Until the next morning when the earth fell off its axis. The took me for an MRI early in the morning. An hour or so later the nurses were in to hang some medicine on the IV pole, and told me I couldn't nurse. They wouldn't tell me why, just that I had to wait for the doctor. I had been around them enough to know something was seriously wrong. My doctor, and the neurologist, came in shortly after and told me the news. We had spent the night hoping for a clot, a simple surgery, but it was bad. Just how bad we wouldn't know for awhile. I had a 4cm tumor growing behind my right ear near my brain stem. It was swelling and bleeding, causing all kinds of pressure on my brain. I was told that the growth patterns showed it was benign and that a surgery to remove it, and maybe some radiation to completely get rid of it would be all I'd need.

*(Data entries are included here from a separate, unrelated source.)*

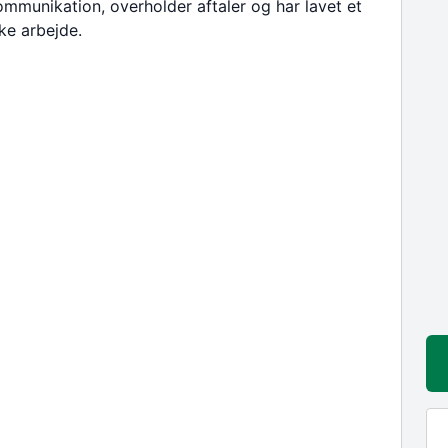
mmunikation, overholder aftaler og har lavet et
kke arbejde.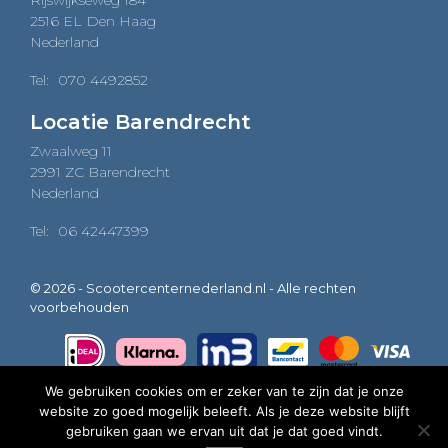
Rijswijkseweg 184
2516 EL Den Haag
Nederland
Tel:
070 4492852
Locatie Barendrecht
Zwaalweg 11
2991 ZC Barendrecht
Nederland
Tel:
06 42447399
© 2026 - Scootercenternederland.nl - Alle rechten
voorbehouden
We gebruiken cookies om er zeker van te zijn dat je onze
website zo goed mogelijk beleeft. Als je deze website blijft
0
gebruiken gaan we ervan uit dat je dat goed vindt.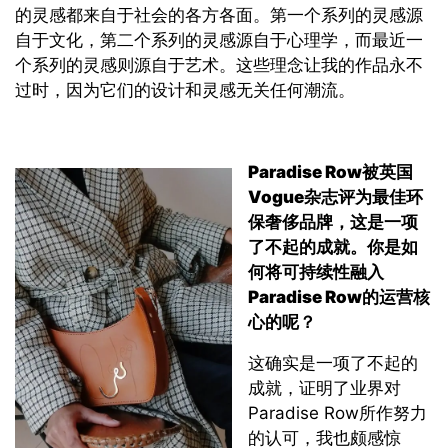
的灵感都来自于社会的各方各面。第一个系列的灵感源
自于文化，第二个系列的灵感源自于心理学，而最近一
个系列的灵感则源自于艺术。这些理念让我的作品永不
过时，因为它们的设计和灵感无关任何潮流。
Paradise Row
被英国
Vogue
杂志评为最佳环
保奢侈品牌，这是一项
了不起的成就。你是如
何将可持续性融入
Paradise Row
的运营核
心的呢？
这确实是一项了不起的
成就，证明了业界对
Paradise Row所作努力
的认可，我也颇感惊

They transferred me to Brigham and Women's hospital where I met my neurosurgeon, and his team. He put us at ease, answered our questions and even made it so Grace could come be with us in the hospital. He preformed more MRI's and other tests and set a surgery date. He, too, told us the growth patterns showed the tumor was benign. It's strange but looking back I realize that we never once asked the question "what are the chances I'll die?". I never once questioned that I'd live. There was no chance in hell I'd give up the chance to live my dream of being a mother.
After the surgery I awoke in the recovery room. I hurt all over. I imagine if I had been hit by a truck it would have hurt less. I could barely talk and forget swallowing! Which made taking the pain pills impossible. It would be days before I could swallow without choking. The surgeon refused to say whether or not the tumor was benign. I knew right then that I had cancer. I refused to say it and I certainly kept trying to convince myself that I was fine, but his change in words told me everything I needed to know.
When I finally returned home, after 3 weeks in hospitals, I was weak. The toll 2 major surgeries took on my body was finally evident. I was weak, and I was so exhausted all the time. I would sleep for hours at a time, I barely had the energy to feed and change Grace when she needed it, a lot of the time Scott had to do it for me. I felt like the worst mother ever. My baby needed me and there was nothing I could do. I just didn't have the strength in me to stay awake most of the time. When I wasn't asleep I would hold my baby and cry because I was afraid I was going to die. How long I waited for what was finally mine, and now I faced loosing it all.
After just a week at home we went back to Boston to get the stitches out and hear the pathology reports. I tried to remain calm but inside I was dying. We sat in that little room, Scott, Grace, my mother and I and we waited. When he finally came in his face said it all. The reports were back, and they weren't good. I had a rare form of cancer called ewings sarcoma, a bone cancer. I was sent to the Dana Farber Cancer Institute, where I met a doctor who better explained it. It's a childhood cancer, very rare to show up in adulthood. It's a bone cancer, usually starts in the hips or upper legs. I'd have more scans over the next few days than I can even remember. How much those words scared me. Now I waited for more scans and more doctors to tell me how far this had progressed.